Chili, France : 2019
Titre original : La cordillera de los sueños
Réalisation : Patricio Guzmán
Scénario : Patricio Guzmán
Intervenants : Francisco Gazitua, Vicente Gajardo, Pablo Salas
Éditeur : Pyramide Vidéo
Genre : Documentaire
Durée : 1h25
Date de sortie cinéma : 30 octobre 2019
Date de sortie DVD : 31 mai 2020

 

 

Au Chili, quand le soleil se lève, il a dû gravir des collines, des parois, des sommets avant d’atteindre la dernière pierre des Andes. Dans mon pays, la cordillère est partout mais pour les Chiliens, c’est une terre inconnue. Après être allé au nord pour Nostalgie de la lumière et au sud pour Le bouton de nacre, j’ai voulu filmer de près cette immense colonne vertébrale pour en dévoiler les mystères, révélateurs puissants de l’histoire passée et récente du Chili…

 

 

Le film

[3,5/5]

« Patricio Guzmán est considéré comme l’un des plus importants cinéastes du Chili. Pourtant, il n’y vit plus depuis plus de quarante ans, depuis que le coup d’état de Augusto Pinochet l’a contraint à l’exil en France. De cet élément biographique résulte un statut particulier, un mélange entre la subjectivité de l’enfant du pays et l’objectivité de l’émigré, qui l’observe désormais à travers le filtre de l’étranger. Car chilien, le réalisateur l’est plus par nostalgie personnelle que par le rôle qu’il joue activement dans l’actualité de sa terre d’origine. Cette double nationalité du regard lui confère en même temps une immense lucidité, une fois de plus notable dans La cordillère des songes, son documentaire virtuose sur la chaîne de montagnes qui encercle hermétiquement le Chili. Assez loin de l’approche propre à l’explorateur et à l’aventurier insatiables que l’on peut trouver chez Werner Herzog, celle de Guzmán tente ici de façon téméraire le grand écart entre l’immobilisme de la pierre et le mouvement de révolte des hommes et des femmes sur lesquels elle est censée veiller. Un projet ambitieux qui ne réussit peut-être pas tout à fait à créer un élan de symbiose fusionnelle entre ces deux ingrédients à première vue incompatibles. En revanche, la poésie contemplative avec laquelle la mise en scène gravit les hautes montagnes des Andes et l’indignation viscérale que peuvent provoquer les prises de vue issues d’archives officieuses sur la répression violente de la résistance contre la dictature militaire sont d’un ordre cinématographique suprême. Elles sont même susceptibles d’accomplir la vocation première de chaque film : rendre plus aigu, voire vierge notre regard sur le monde qui nous entoure.

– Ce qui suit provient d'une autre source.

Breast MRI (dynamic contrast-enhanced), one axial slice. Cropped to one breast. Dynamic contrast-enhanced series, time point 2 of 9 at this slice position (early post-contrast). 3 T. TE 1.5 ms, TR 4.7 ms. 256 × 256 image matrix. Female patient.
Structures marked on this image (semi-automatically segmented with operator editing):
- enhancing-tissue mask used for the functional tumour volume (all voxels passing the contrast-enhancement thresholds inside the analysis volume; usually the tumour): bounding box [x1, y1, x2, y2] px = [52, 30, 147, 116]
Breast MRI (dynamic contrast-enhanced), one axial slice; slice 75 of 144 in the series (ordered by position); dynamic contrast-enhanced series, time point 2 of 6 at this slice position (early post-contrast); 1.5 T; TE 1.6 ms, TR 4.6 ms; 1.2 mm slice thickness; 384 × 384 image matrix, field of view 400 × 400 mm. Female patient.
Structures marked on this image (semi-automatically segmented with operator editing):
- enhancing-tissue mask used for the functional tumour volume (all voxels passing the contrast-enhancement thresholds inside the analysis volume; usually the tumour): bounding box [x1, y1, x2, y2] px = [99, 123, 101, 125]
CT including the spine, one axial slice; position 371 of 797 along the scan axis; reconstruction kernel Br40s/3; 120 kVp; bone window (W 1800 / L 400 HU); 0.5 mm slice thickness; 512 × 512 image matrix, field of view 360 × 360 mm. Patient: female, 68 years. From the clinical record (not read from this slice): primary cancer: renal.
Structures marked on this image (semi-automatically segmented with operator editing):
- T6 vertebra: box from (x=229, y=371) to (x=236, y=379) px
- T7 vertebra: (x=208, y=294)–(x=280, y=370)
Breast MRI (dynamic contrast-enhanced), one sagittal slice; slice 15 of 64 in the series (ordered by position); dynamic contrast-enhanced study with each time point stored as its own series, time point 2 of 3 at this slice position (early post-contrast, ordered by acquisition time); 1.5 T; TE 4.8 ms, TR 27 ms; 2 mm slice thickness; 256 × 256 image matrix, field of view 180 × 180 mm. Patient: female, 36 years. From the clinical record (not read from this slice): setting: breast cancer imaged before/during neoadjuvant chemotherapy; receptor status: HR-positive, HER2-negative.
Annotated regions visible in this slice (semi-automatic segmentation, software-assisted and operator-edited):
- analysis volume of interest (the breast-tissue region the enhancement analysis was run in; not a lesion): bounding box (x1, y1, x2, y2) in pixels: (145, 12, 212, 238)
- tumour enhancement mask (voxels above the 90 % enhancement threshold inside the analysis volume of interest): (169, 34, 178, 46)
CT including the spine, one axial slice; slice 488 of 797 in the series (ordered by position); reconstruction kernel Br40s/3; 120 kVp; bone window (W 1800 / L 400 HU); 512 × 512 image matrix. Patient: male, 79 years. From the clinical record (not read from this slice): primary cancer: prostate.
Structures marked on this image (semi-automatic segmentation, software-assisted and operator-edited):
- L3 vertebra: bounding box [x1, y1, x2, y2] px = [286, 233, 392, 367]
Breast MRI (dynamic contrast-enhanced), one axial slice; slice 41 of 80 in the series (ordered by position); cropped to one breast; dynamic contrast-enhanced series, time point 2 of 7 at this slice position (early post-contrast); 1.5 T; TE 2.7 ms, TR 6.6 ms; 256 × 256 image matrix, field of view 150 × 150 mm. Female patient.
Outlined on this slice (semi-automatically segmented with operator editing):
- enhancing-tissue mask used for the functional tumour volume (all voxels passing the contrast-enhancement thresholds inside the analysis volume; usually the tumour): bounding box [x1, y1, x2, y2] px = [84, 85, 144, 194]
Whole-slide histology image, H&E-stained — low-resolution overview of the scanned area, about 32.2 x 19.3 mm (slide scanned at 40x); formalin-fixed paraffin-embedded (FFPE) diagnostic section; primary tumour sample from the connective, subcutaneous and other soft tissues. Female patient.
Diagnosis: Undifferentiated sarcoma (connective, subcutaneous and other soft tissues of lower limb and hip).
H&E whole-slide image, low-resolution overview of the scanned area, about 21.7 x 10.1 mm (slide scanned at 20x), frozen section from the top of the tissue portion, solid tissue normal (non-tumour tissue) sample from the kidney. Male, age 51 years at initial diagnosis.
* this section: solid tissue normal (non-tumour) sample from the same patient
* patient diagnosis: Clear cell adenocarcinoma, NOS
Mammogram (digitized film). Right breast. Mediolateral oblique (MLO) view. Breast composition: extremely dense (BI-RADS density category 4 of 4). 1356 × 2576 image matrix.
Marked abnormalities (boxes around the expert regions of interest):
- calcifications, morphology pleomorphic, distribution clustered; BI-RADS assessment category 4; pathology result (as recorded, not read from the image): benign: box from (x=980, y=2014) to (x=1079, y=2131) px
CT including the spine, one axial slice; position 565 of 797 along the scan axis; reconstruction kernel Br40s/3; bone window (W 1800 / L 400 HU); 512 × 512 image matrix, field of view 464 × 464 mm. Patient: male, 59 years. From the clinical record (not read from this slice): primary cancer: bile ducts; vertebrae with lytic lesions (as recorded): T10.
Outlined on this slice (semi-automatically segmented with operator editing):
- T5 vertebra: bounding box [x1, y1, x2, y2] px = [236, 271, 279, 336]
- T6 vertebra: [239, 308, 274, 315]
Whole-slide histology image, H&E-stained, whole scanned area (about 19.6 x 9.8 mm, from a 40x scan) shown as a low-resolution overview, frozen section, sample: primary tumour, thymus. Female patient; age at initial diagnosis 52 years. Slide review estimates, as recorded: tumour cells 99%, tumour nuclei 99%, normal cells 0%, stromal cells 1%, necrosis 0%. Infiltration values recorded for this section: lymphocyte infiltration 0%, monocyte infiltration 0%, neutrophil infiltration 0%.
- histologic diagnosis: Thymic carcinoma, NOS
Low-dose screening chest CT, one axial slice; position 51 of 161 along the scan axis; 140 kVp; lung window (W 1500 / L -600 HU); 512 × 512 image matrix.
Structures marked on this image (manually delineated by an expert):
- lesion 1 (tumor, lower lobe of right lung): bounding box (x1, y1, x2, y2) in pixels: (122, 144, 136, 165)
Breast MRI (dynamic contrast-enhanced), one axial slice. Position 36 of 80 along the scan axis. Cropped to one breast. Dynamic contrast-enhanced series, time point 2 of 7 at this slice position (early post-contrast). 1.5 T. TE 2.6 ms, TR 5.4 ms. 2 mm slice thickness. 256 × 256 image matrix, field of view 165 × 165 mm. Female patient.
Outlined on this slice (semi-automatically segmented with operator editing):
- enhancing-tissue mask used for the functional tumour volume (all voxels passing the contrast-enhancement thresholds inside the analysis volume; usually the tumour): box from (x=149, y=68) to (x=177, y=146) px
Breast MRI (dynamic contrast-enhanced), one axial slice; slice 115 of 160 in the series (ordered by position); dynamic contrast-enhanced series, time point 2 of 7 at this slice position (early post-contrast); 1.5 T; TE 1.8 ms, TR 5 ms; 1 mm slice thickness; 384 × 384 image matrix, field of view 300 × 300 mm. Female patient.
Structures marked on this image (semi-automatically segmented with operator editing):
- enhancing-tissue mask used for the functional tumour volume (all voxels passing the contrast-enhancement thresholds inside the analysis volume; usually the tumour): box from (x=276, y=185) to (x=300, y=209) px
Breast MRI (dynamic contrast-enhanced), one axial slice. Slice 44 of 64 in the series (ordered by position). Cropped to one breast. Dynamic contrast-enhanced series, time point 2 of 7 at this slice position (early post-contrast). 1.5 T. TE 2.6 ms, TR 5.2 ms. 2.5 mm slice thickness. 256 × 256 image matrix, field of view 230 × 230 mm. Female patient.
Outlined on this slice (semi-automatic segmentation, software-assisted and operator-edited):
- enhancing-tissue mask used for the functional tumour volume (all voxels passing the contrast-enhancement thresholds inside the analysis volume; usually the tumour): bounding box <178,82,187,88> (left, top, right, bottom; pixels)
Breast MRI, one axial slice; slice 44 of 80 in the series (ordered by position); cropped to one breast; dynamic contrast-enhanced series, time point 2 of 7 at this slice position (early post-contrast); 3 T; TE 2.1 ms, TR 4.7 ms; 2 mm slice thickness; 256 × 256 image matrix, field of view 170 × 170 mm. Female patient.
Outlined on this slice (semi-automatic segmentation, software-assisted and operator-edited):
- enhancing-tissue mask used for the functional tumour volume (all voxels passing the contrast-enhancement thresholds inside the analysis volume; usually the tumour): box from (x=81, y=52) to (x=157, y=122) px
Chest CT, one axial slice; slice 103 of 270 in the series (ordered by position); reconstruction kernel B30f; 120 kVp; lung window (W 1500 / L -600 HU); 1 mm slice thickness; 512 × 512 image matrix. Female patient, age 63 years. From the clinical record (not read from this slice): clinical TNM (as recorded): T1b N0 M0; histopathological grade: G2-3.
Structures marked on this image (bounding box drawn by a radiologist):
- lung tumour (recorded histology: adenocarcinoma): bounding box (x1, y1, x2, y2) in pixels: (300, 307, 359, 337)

On a beau s’interroger de temps en temps sur le progrès esthétique du langage filmique apporté réellement par les drones et leur point de vue divin, si l’on tombe par chance sur un réalisateur qui sait se servir de ce dispositif plutôt récent, le résultat est simplement bluffant. Patricio Guzmán est indubitablement de ceux-là, sa caméra survolant à la fois les sommets enneigés et les cratères d’une topographie urbaine éviscérée avec une incroyable souveraineté formelle. Avec en prime le timbre très posé de sa voix en guise de narration, au débit presque méditatif mais en tout cas suffisamment lent pour qu’on ait failli ne pas avoir besoin de sous-titres, cette partie-là du documentaire a tout d’un retour apaisant à nos sources minérales. Cependant, la narration sait pertinemment guider notre regard, afin d’éviter le piège de la publicité creuse du paradis blanc. Car elle préfère se focaliser sur les failles, les fissures dans les rochers millénaires et sur les façades des maisons abandonnées, qui racontent au moins autant l’histoire abstraite de l’usure du temps que toutes les interventions humaines réunies. A l’image de cette pierre éternelle, qui ne bouge pas et qui ne bronche pas, le film réussit magistralement à prendre la mesure métaphysique de ce compagnon escarpé. (…)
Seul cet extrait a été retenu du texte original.